# [Problem]
Each line from the one that contains "left front paw: (387, 434)" to the end of the material must be quoted exactly; include both end lines and nothing else.

..............................

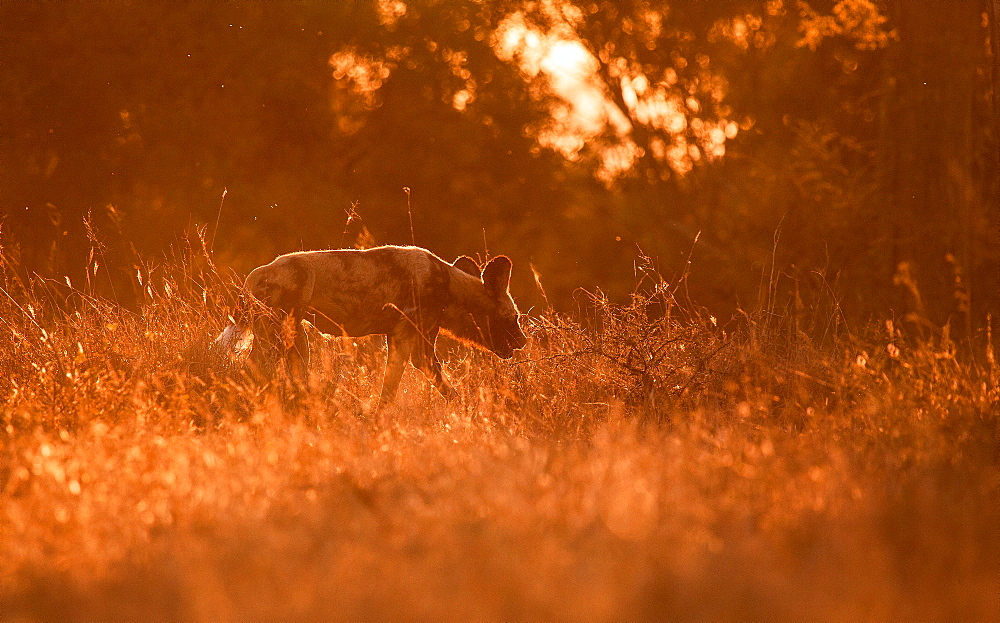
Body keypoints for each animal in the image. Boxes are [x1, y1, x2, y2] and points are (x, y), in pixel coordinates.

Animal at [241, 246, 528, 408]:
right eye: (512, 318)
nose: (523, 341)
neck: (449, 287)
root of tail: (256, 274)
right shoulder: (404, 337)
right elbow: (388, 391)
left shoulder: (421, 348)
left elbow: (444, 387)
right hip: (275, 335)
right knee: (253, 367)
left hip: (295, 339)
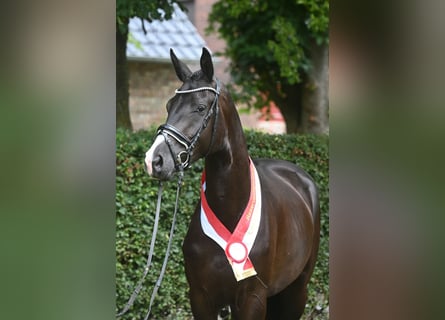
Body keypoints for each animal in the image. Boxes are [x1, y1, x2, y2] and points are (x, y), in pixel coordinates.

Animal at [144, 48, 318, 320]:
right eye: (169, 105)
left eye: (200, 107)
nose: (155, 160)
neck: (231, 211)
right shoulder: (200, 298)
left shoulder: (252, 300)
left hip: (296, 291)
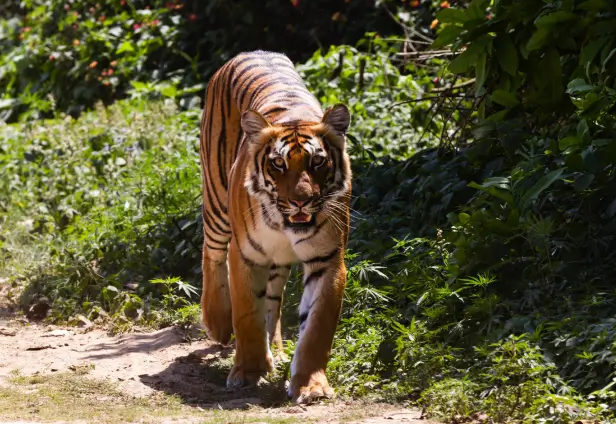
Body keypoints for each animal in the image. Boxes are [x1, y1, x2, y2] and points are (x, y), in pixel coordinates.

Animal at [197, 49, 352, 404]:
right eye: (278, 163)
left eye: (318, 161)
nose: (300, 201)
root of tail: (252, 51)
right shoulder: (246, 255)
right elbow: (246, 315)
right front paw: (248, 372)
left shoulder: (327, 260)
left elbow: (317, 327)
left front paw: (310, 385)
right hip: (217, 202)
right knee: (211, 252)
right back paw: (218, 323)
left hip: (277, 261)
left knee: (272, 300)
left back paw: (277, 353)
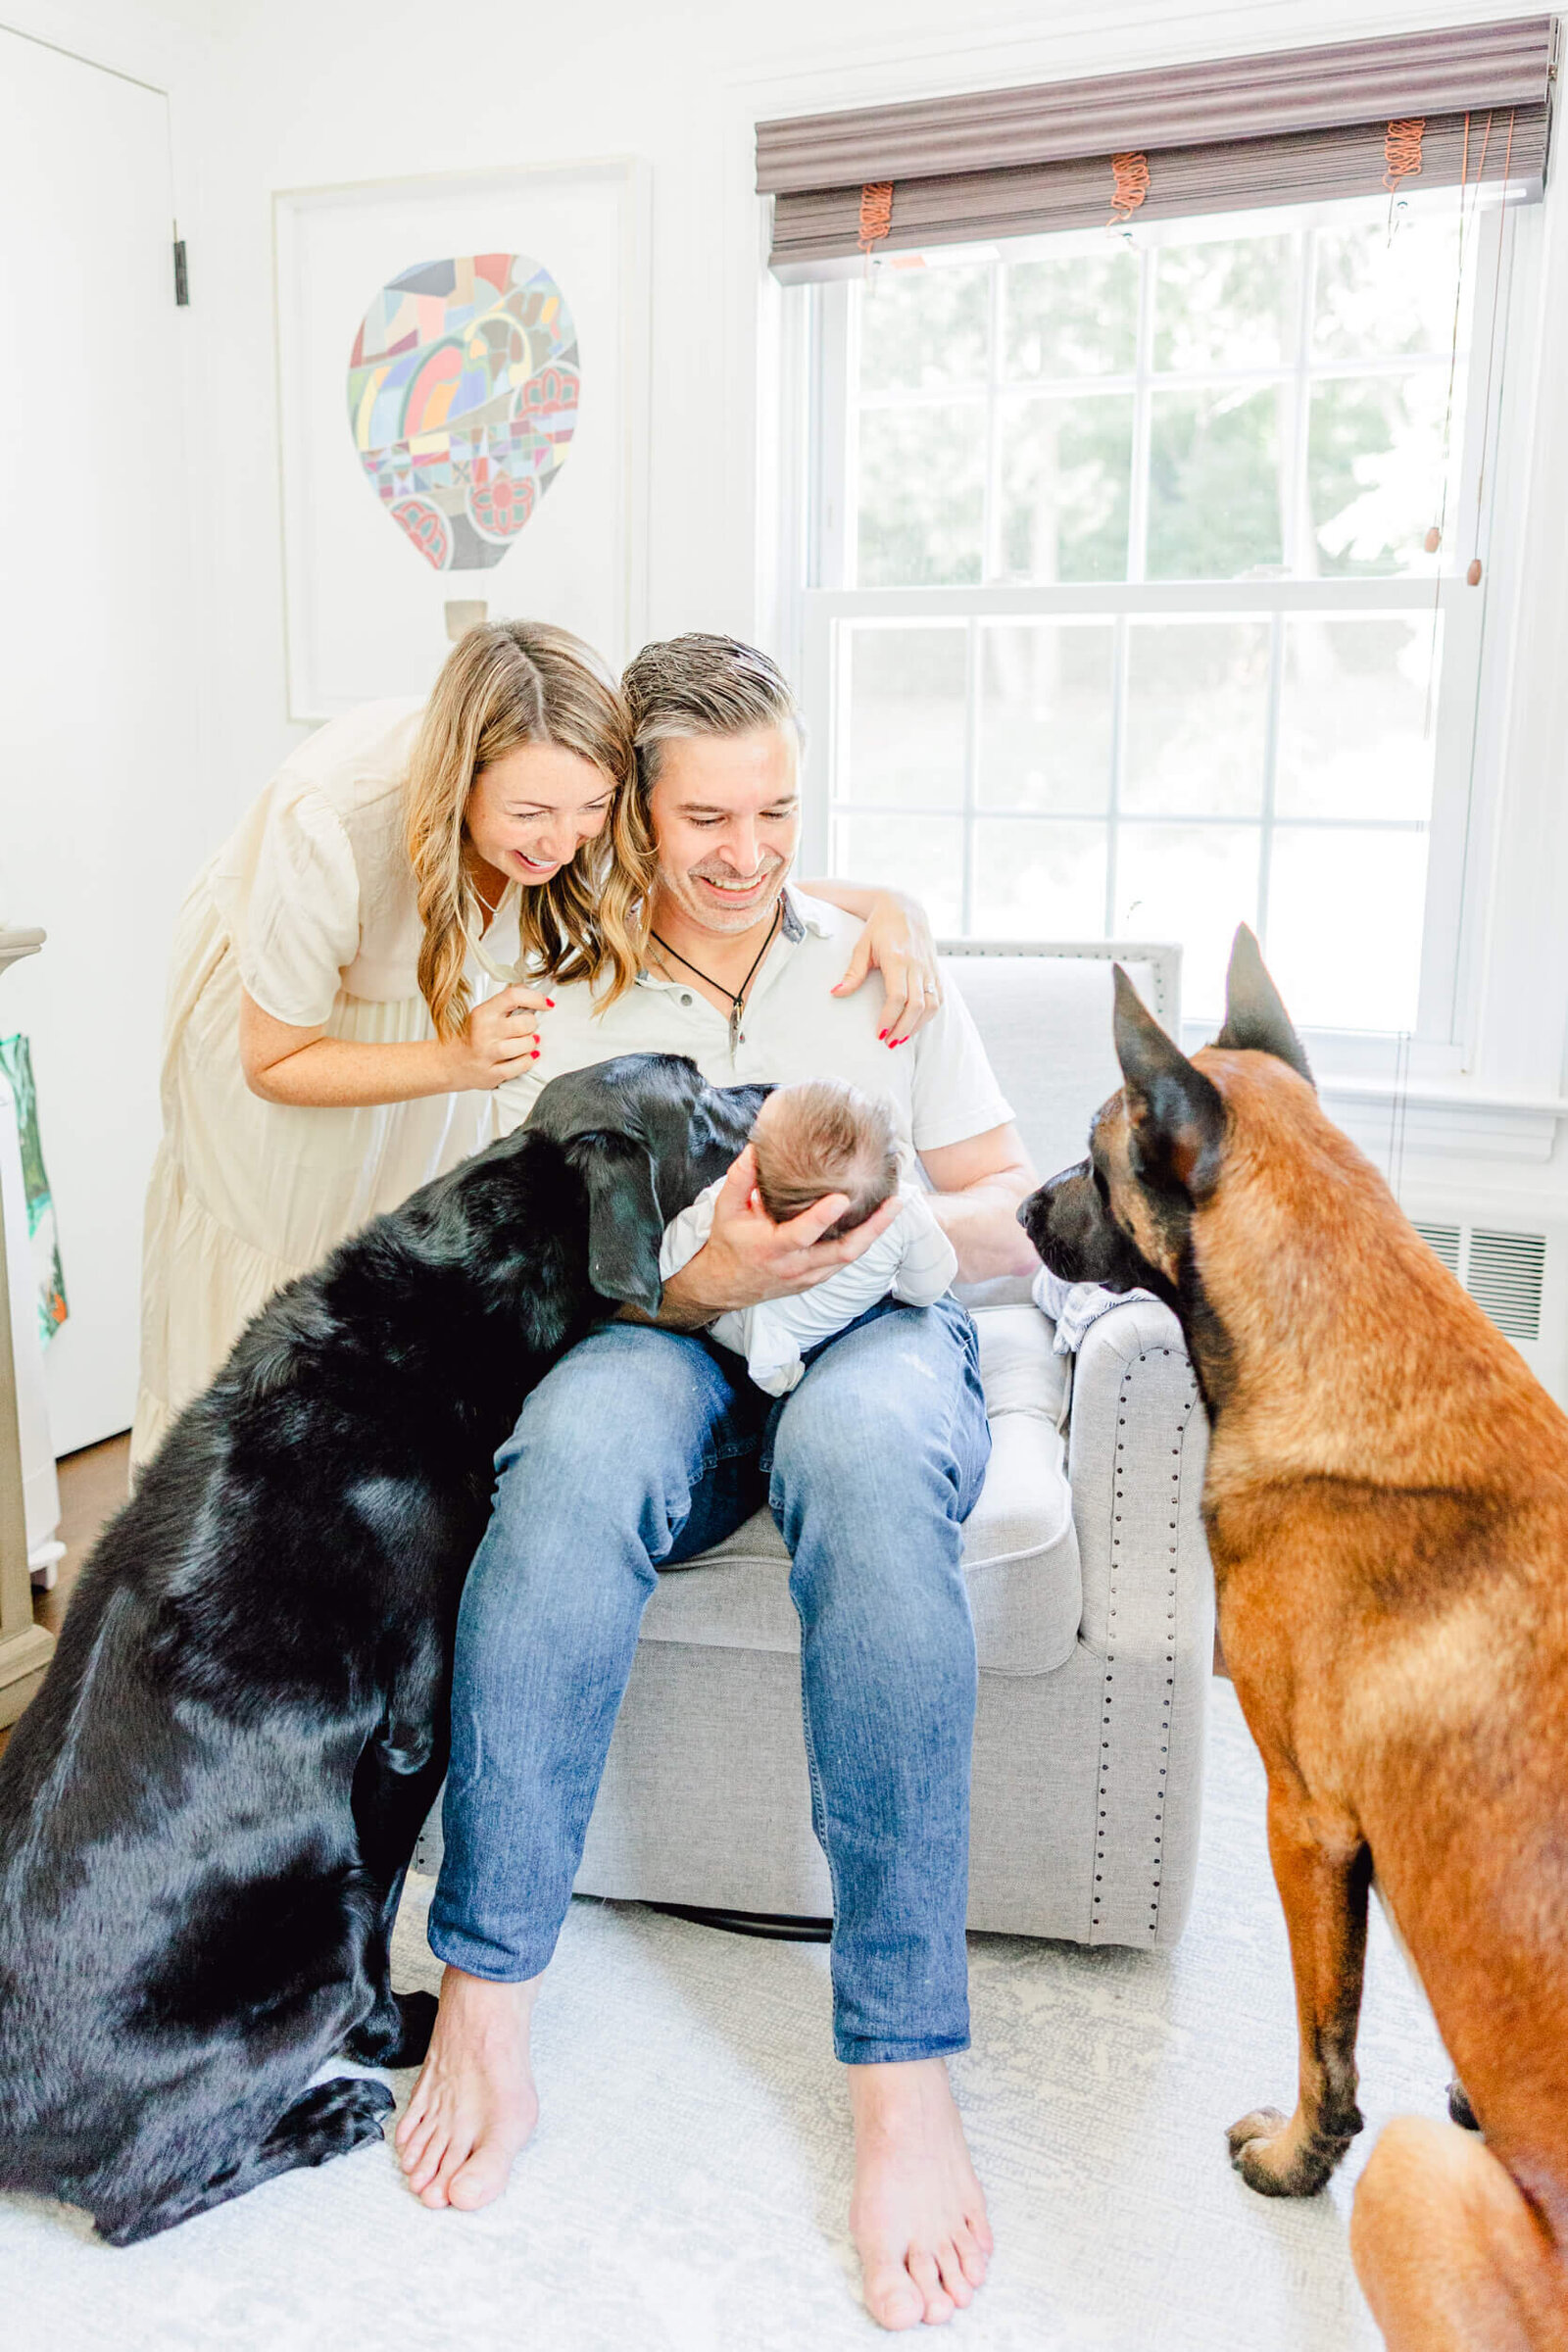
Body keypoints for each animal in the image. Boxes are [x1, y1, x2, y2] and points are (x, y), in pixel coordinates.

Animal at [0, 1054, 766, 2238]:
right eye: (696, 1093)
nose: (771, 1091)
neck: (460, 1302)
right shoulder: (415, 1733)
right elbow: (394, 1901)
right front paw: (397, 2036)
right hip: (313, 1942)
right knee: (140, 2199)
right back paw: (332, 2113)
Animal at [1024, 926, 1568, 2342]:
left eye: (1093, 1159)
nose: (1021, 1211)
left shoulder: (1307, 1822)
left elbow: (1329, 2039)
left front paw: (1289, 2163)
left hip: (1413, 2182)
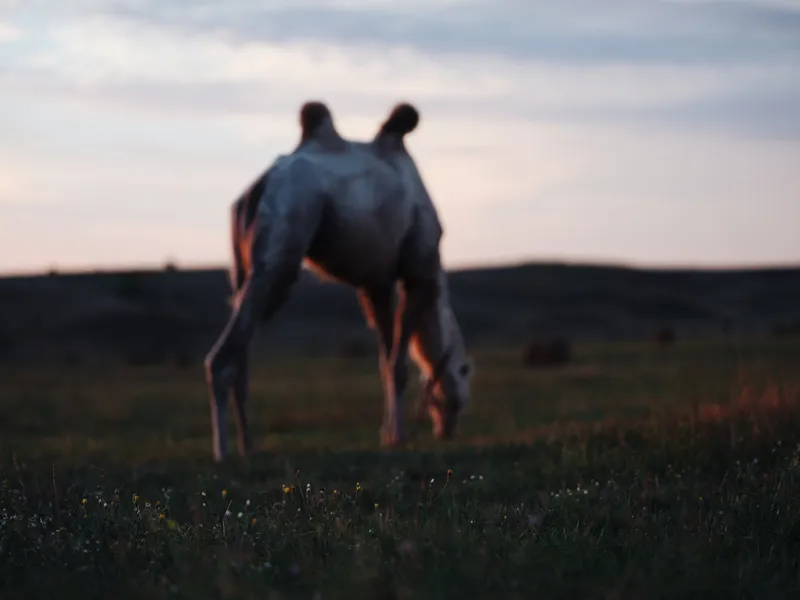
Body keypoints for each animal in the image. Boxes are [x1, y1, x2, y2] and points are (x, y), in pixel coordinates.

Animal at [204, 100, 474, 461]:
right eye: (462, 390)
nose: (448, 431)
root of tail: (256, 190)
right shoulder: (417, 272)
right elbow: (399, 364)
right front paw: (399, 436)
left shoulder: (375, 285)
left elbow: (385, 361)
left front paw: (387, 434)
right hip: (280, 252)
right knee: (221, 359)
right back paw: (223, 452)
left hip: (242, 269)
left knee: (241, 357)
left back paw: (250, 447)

..............................

# [Task result]
left front paw: (387, 434)
right hip: (280, 252)
right knee: (221, 359)
right back paw: (223, 452)
left hip: (242, 269)
left knee: (241, 357)
left back paw: (250, 447)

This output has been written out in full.